Jahresbericht 2005 der Heinrich-Böll-Stiftung

Aus der Reihe

VORWORT
 

In den vergangenen Jahrzehnten ist in Deutschland eine ethnisch, religiös und kulturell vielfältige Gesellschaft entstanden. Faktisch ist die Bundesrepublik längst eine Einwanderungsgesellschaft; im öffentlichen Bewusstsein und hinsichtlich der Integration von Migrantinnen und Migranten über das Bildungssystem und den Arbeitsmarkt hängen wir dieser sozialen Realität noch hinterher. Die multikulturelle Demokratie braucht zum Gelingen Weltoffenheit und Toleranz, aber auch gemeinsame Bezugspunkte wie die in unserer Verfassung verankerten Grundwerte, unser Rechtssystem und eine gemeinsame Sprache als Basis der Verständigung. Kulturelle Vielfalt ist auf solcher Grundlage eine Bereicherung. Sie darf jedoch nicht mit Werterelativismus verwechselt werden. In diesem Spannungsfeld arbeitet die Heinrich-Böll-Stiftung im In- und Ausland. Fragen der sozialen und politischen Einbürgerung, eines produktiven Umgangs mit gesellschaftlicher Vielfalt (Diversity) sowie der Dialog mit Muslimen gehören zu den Schwerpunkten unserer Arbeit. Herausragende Projekte dazu waren im Jahr 2005 der Kongress „Mythos Kreuzberg“, der Start der Website www.migration-boell.de und die Transatlantische Konferenz „Citizenship – Ethnos – Multiculturalism“. 
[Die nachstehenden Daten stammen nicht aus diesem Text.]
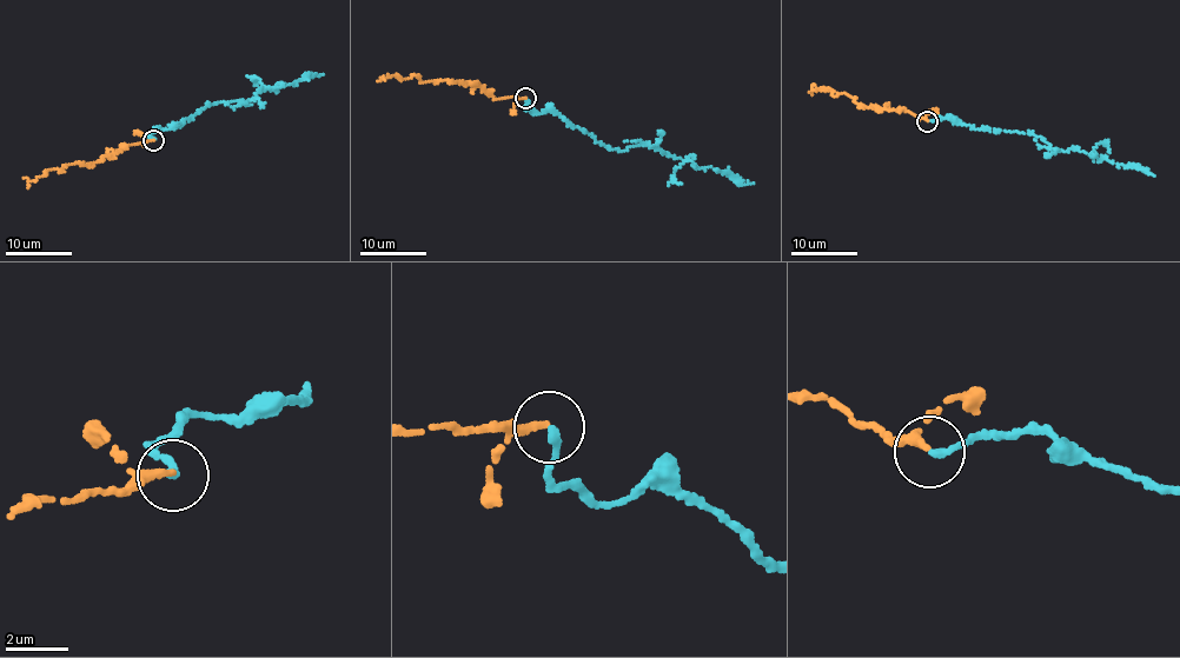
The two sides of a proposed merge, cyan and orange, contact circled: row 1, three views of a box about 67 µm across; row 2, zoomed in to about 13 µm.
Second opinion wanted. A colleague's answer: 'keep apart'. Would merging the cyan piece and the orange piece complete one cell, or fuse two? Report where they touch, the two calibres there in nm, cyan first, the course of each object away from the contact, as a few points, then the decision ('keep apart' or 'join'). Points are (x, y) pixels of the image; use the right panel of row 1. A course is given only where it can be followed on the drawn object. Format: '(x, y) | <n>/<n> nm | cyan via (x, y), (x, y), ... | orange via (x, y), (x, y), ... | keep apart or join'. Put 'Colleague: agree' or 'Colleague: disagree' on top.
Colleague: agree
(927, 121) | 280/260 nm | cyan via (927, 121), (953, 118), (985, 128), (1029, 133), (1060, 150), (1076, 147), (1096, 160), (1135, 165), (1154, 175) | orange via (927, 120), (900, 108), (863, 107), (849, 97), (834, 95), (827, 88), (811, 88), (813, 93) | keep apart

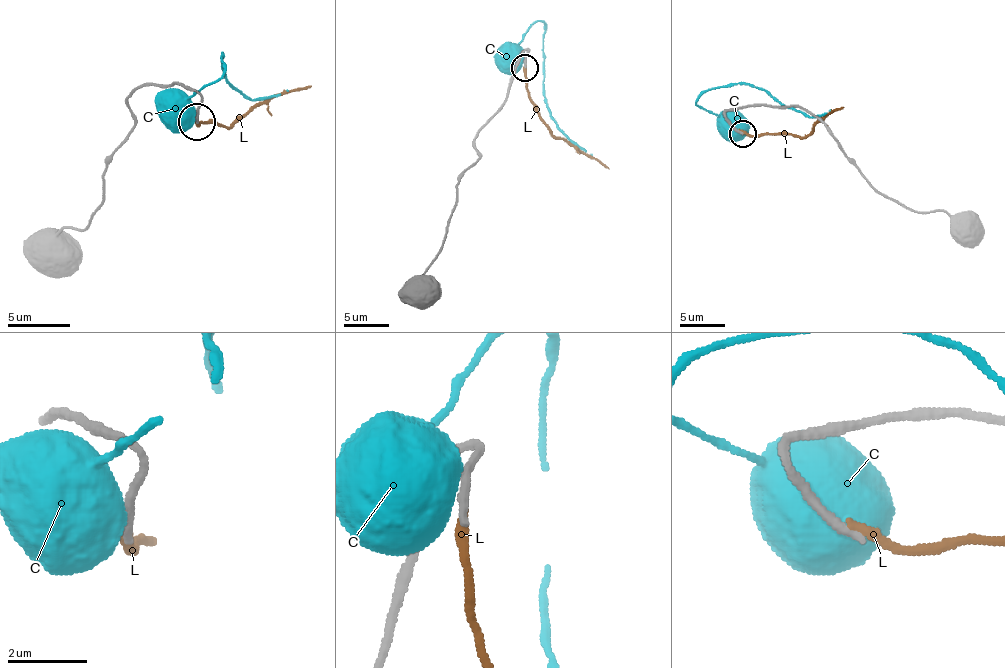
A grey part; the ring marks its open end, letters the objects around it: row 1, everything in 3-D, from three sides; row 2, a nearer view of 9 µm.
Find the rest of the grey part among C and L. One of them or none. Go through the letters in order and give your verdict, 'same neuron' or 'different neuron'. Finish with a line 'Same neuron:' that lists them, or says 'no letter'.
C: different neuron
L: different neuron
Same neuron: no letter

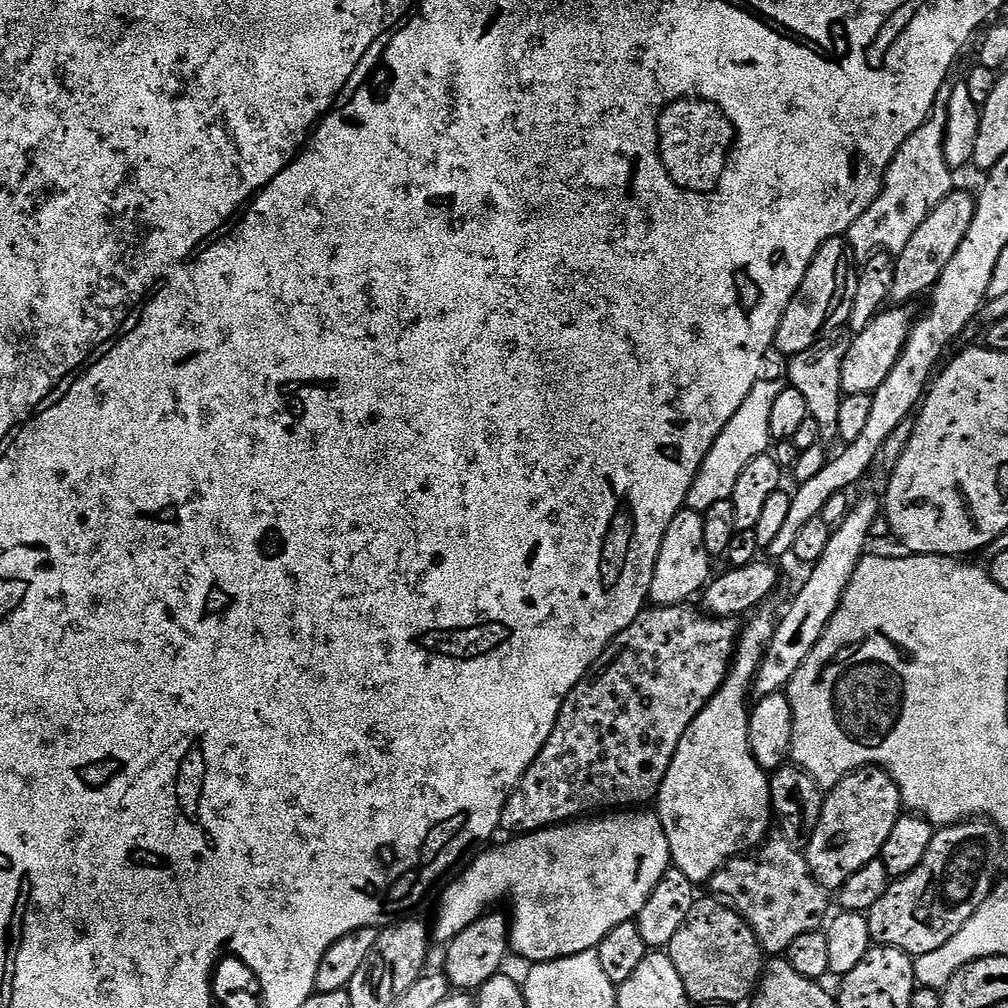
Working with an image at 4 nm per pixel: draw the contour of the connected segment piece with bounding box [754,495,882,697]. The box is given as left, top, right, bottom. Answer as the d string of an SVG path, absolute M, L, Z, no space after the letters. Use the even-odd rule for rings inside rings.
M878 495L864 496L855 501L848 517L834 529L830 542L826 546L826 554L817 564L811 565L808 581L800 588L800 593L792 602L788 613L780 618L776 636L768 648L767 655L756 675L754 692L757 697L769 696L775 692L784 692L788 684L798 674L802 662L818 646L822 634L828 628L833 614L838 610L850 582L854 578L854 570L858 570L861 560L869 551L868 542L873 539L871 527L876 519L882 516L882 500Z

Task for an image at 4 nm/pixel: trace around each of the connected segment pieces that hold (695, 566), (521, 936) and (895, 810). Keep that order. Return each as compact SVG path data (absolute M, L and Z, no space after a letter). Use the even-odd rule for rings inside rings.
M682 510L666 530L666 538L660 547L660 557L654 570L648 599L655 607L669 608L688 604L691 596L699 597L713 579L713 561L706 550L706 530L704 517L699 512Z
M616 810L595 818L580 818L575 822L544 828L541 832L520 834L509 839L512 840L509 844L484 850L489 852L481 851L439 893L441 896L440 905L436 908L436 928L434 924L435 939L437 936L440 939L437 941L451 942L485 915L491 909L488 908L491 904L509 896L512 899L510 948L515 955L517 952L518 955L525 956L528 962L541 964L547 960L599 949L610 930L635 921L642 906L646 906L654 886L658 886L672 864L670 842L659 815L655 811L644 811L648 810Z
M869 766L850 773L825 795L824 813L806 845L808 865L823 888L839 890L852 874L879 857L890 832L902 819L904 799L884 768Z

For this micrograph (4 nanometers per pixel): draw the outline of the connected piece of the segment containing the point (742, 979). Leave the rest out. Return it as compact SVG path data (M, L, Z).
M701 903L666 949L674 966L678 966L678 974L682 974L682 982L686 982L686 994L696 1006L747 1001L757 991L766 967L760 939L744 917L731 906L715 903Z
Auch für unsere Auslandsarbeit ist die Auseinandersetzung mit kultureller und religiöser Vielfalt grundlegend. Hier geht es nahezu täglich darum, den „Dialog der Kulturen“ zu organisieren und zugleich für universelle Menschenrechte einzutreten. Das Zusammenspiel unserer Inlands- und Auslandsaktivitäten ist gerade bei Fragen politischer Kultur ein Gewinn. Das wurde zuletzt bei unseren Veranstaltungen und Diskussionsbeiträgen zum Streit um die Mohammed-Karikaturen deutlich. 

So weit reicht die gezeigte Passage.